All of us are children, whether we are just eight or eighty-one, where our heavenly Father is concerned. And very often we ask for the wrong things. just like the child, we think we are good judges; but there is another who judges differently, who sees farther ahead, and withholds what our childish hands reach out for so eagerly. Only love can explain the refusal. Of this we must be absolutely convinced. "I have many things to tell you," Our Lord said on one occasion, "but you cannot bear them now." The words have an application here. One of the joys of heaven will be the clear recognition of our heavenly Father's solicitude as evidenced by His refusal despite all our requests to give us what we were asking.
We ask "in His name" when our every petition is subordinated to the divine Will. Here is a chance of making a tremendous act of confidence. It would be easy to acquiesce in the divine refusal if God first of all led us by the hand and showed us the implications of our petitions. We would then at once abandon them, seeing that they are injurious to our true interests.

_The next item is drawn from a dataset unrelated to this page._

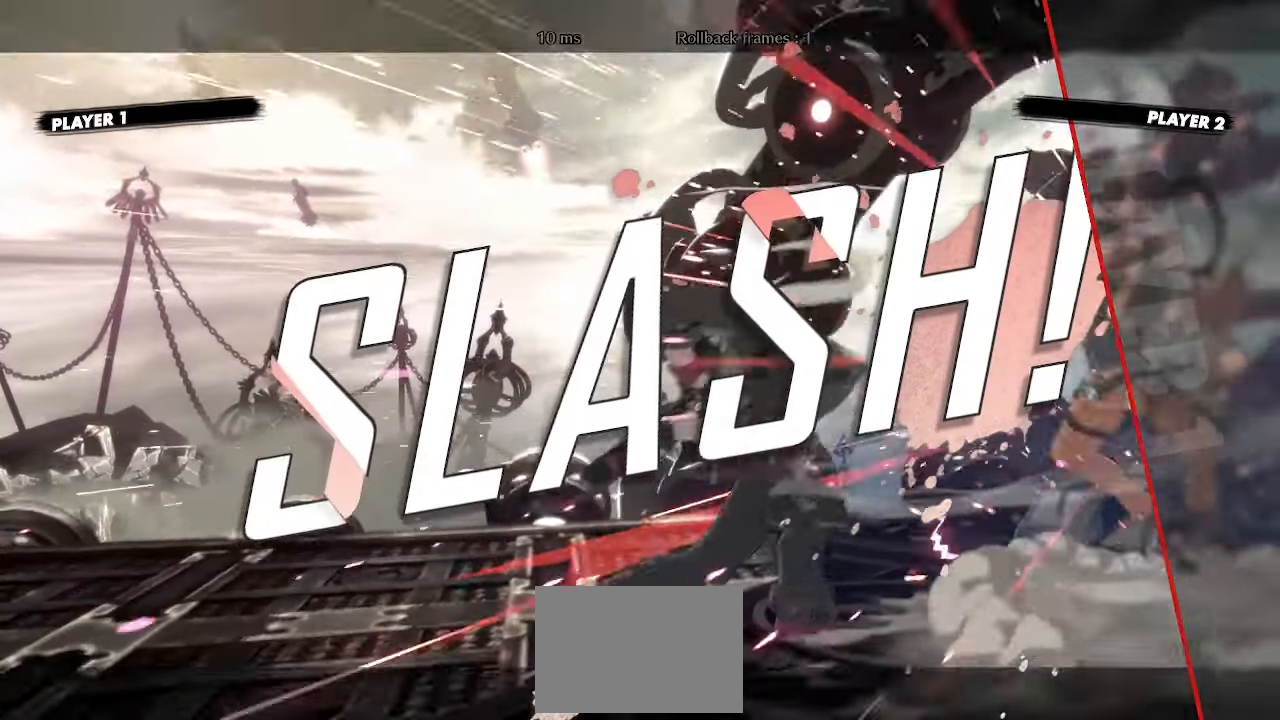
{"dt_ms": 500, "buttons": [], "events": []}
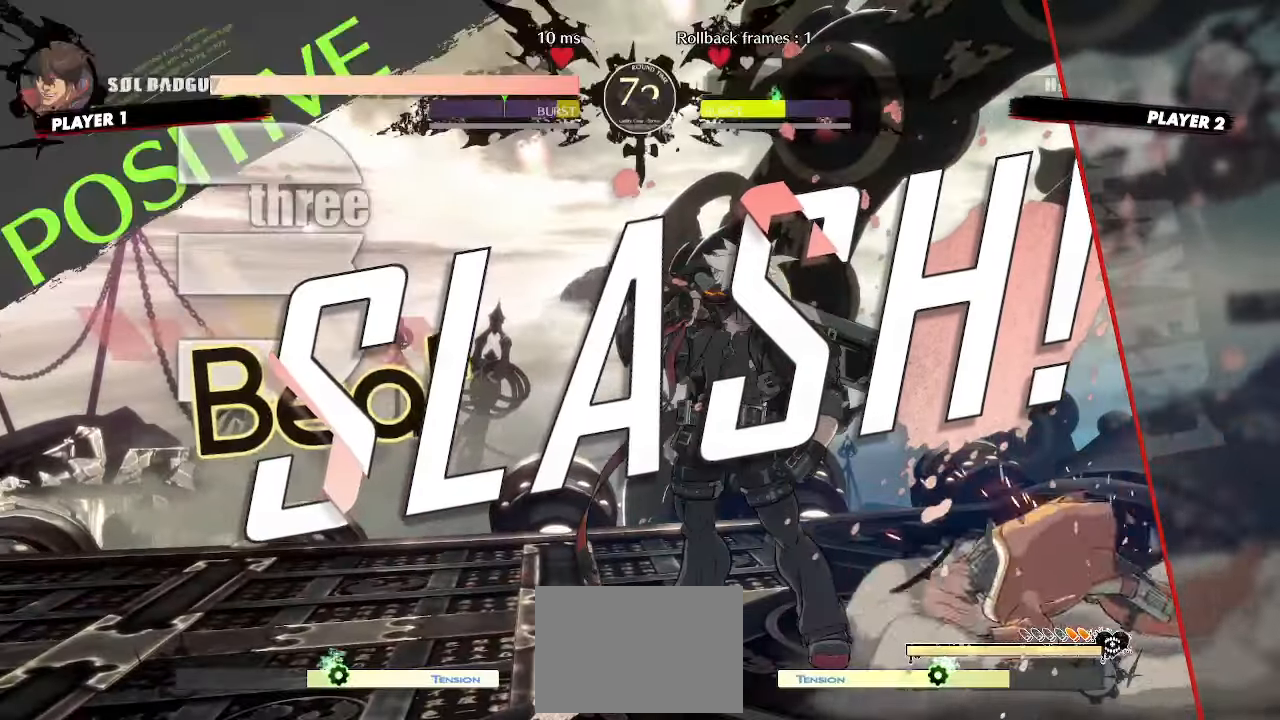
{"dt_ms": 500, "buttons": ["K"], "events": [[467, "K", "down"]]}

But it is, above all, when we accept the divine response without seeing why God refuses that our prayer rings true and abounds in merit.
There are certain prayers which cannot be otherwise than acceptable to God. A man is a victim of violent and persistent temptation to drink or impurity or injustice. It is beyond question that God is willing to help him here. This man must do his own part, indeed, and the struggle may be prolonged and call for many a sacrifice. But it is most true that every man, whatever be his past record of sin, whatever be the number of broken promises in the past, even though he may have led others too, and many of them, into grievous sin, can yet, through God's grace make a complete recovery. God will, unquestionably, give grace sufficient to Me, never again, from this moment here at my priedieu till I die, to sin mortally.
Jesus, tell me what to ask and how to ask, for I am ignorant of what is good for me. Jesus, I know I can ask with confidence, relying on Your promise. Jesus, I need virtue to withstand the onslaughts of the world, steeped as it is in a false philosophy. Protect me from contagion; this request, I know, can be made without qualification.